Diamonds and peridot, are found much deeper in the earth. Diamond forms in “kimberlite pipes” that originate in the earth’s mantle (>125 miles) and end at the surface. Molten magma running through these pipes usually reaches the surface as lava and cools off, but if it doesn’t reach the surface, it cools more slowly, crystallizes, and forms coarse-grained minerals.
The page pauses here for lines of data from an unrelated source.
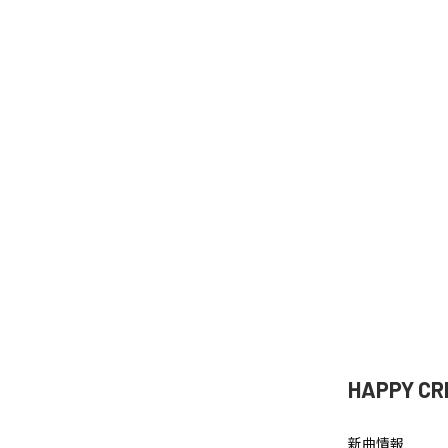
HAPPY
新曲情報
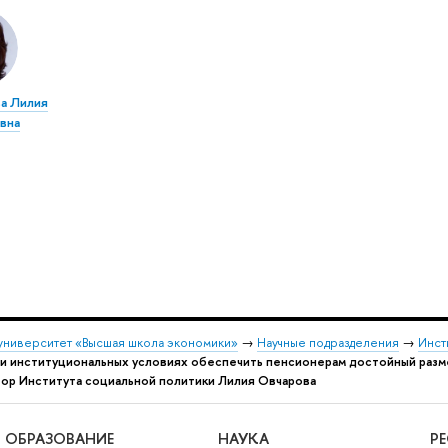
а Лилия
вна
университет «Высшая школа экономики»
→
Научные подразделения
→
Инст
 и институциональных условиях обеспечить пенсионерам достойный разм
р Института социальной политики Лилия Овчарова
ОБРАЗОВАНИЕ
НАУКА
Р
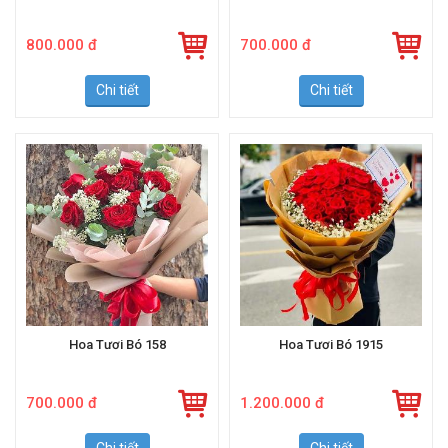
800.000 đ
700.000 đ
Chi tiết
Chi tiết
Hoa Tươi Bó 158
Hoa Tươi Bó 1915
700.000 đ
1.200.000 đ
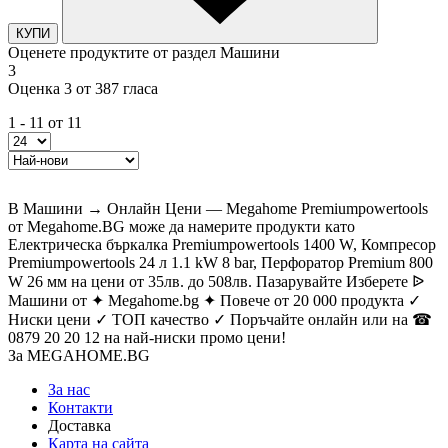
КУПИ
Оценете продуктите от раздел Машини
3
Оценка 3 от 387 гласа
1 - 11 от 11
В Машини → Онлайн Цени — Megahome Premiumpowertools
от Megahome.BG може да намерите продукти като
Електрическа бъркалка Premiumpowertools 1400 W, Компресор
Premiumpowertools 24 л 1.1 kW 8 bar, Перфоратор Premium 800
W 26 мм на цени от 35лв. до 508лв. Пазарувайте Изберете ᐉ
Машини от ✦ Megahome.bg ✦ Повече от 20 000 продукта ✓
Ниски цени ✓ ТОП качество ✓ Поръчайте онлайн или на ☎
0879 20 20 12 на най-ниски промо цени!
За MEGAHOME.BG
За нас
Контакти
Доставка
Карта на сайта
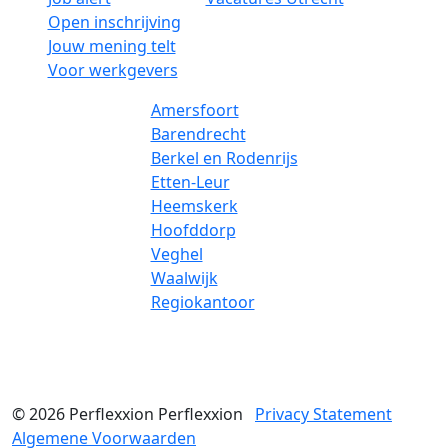
Open inschrijving
Jouw mening telt
Voor werkgevers
Amersfoort
Barendrecht
Berkel en Rodenrijs
Etten-Leur
Heemskerk
Hoofddorp
Veghel
Waalwijk
Regiokantoor
© 2026
Perflexxion
Perflexxion
Privacy Statement
Algemene Voorwaarden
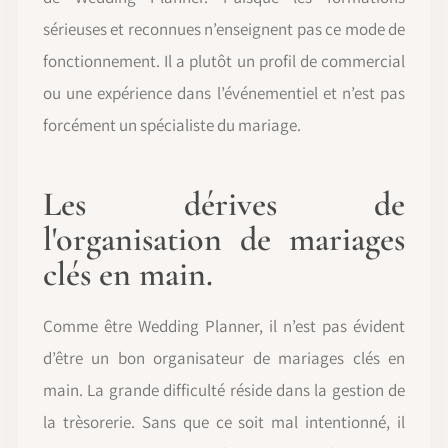
sérieuses et reconnues n’enseignent pas ce mode de
fonctionnement. Il a plutôt un profil de commercial
ou une expérience dans l’événementiel et n’est pas
forcément un spécialiste du mariage.
Les dérives de
l'organisation de mariages
clés en main.
Comme être Wedding Planner, il n’est pas évident
d’être un bon organisateur de mariages clés en
main. La grande difficulté réside dans la gestion de
la trèsorerie. Sans que ce soit mal intentionné, il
The first type of rock, igneous rock, is formed by cooling and crystallization magma beneath the earth’s surface, or as the lava flows under the surface of the interconnected strata, which grows in the aggressive igneous rock, while the existing elements, cooling time and gemstones can be made based on the environment.
Gemstones in the igneous rocks include quartzes, amethyst, citrine, ametrine, garnets, moonstone, apatite, diamond, spinel, tanzanite, tourmaline, topaz and zircon. Some of these gemstones form in pegmatite and hydrothermal veins that are genetically related to igneous rocks.
Sedimentary rock is the second type and produces transported minerals such as jasper, malachite, opal and zircon. Sedimentary rocks are formed when rock is worn down and the fragments are carried by water or the wind, and they are finally compressed together over time.
The third type, metallic rock, is formed when intense ground heat or pressure changes rocks. The beryls, emerald, morganite, aquamarine, jade, lapis lazuli, turquoise, spinel, ruby, sapphire and zircon are formed in metamorphic rock.